**Instructions for the task**
Each record below should be set down exactly.

Stored dataset items
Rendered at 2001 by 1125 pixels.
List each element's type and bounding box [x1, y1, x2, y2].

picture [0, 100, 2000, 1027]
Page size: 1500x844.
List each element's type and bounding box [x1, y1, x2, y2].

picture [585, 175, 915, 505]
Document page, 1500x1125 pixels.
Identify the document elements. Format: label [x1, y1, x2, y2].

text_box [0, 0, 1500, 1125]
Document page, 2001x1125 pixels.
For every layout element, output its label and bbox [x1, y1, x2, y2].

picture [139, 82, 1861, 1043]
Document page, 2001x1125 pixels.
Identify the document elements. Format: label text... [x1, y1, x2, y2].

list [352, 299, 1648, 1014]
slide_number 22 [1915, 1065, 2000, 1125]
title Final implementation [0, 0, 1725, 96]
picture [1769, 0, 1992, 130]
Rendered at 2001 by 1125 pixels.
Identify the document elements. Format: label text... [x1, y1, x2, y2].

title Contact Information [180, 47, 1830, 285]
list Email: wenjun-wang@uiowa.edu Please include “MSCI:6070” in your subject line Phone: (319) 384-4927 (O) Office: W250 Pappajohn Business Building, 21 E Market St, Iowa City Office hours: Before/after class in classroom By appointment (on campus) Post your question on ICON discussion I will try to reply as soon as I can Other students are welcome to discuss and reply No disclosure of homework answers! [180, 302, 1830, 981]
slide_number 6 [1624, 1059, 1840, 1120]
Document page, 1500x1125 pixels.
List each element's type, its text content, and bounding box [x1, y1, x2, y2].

**Task output**
Rendered at 2001 by 1125 pixels.
List each element's type and bounding box [x1, y1, x2, y2].

picture [0, 100, 2000, 1027]
Page size: 1500x844.
List each element's type and bounding box [x1, y1, x2, y2].

picture [585, 175, 915, 505]
Document page, 1500x1125 pixels.
Identify the document elements. Format: label [x1, y1, x2, y2].

text_box [0, 0, 1500, 1125]
Document page, 2001x1125 pixels.
For every layout element, output its label and bbox [x1, y1, x2, y2].

picture [139, 82, 1861, 1043]
Document page, 2001x1125 pixels.
Identify the document elements. Format: label text... [x1, y1, x2, y2].

list [352, 299, 1648, 1014]
slide_number 22 [1915, 1065, 2000, 1125]
title Final implementation [0, 0, 1725, 96]
picture [1769, 0, 1992, 130]
Rendered at 2001 by 1125 pixels.
Identify the document elements. Format: label text... [x1, y1, x2, y2].

title Contact Information [180, 47, 1830, 285]
list Email: wenjun-wang@uiowa.edu Please include “MSCI:6070” in your subject line Phone: (319) 384-4927 (O) Office: W250 Pappajohn Business Building, 21 E Market St, Iowa City Office hours: Before/after class in classroom By appointment (on campus) Post your question on ICON discussion I will try to reply as soon as I can Other students are welcome to discuss and reply No disclosure of homework answers! [180, 302, 1830, 981]
slide_number 6 [1624, 1059, 1840, 1120]
Document page, 1500x1125 pixels.
List each element's type, its text content, and bounding box [x1, y1, x2, y2].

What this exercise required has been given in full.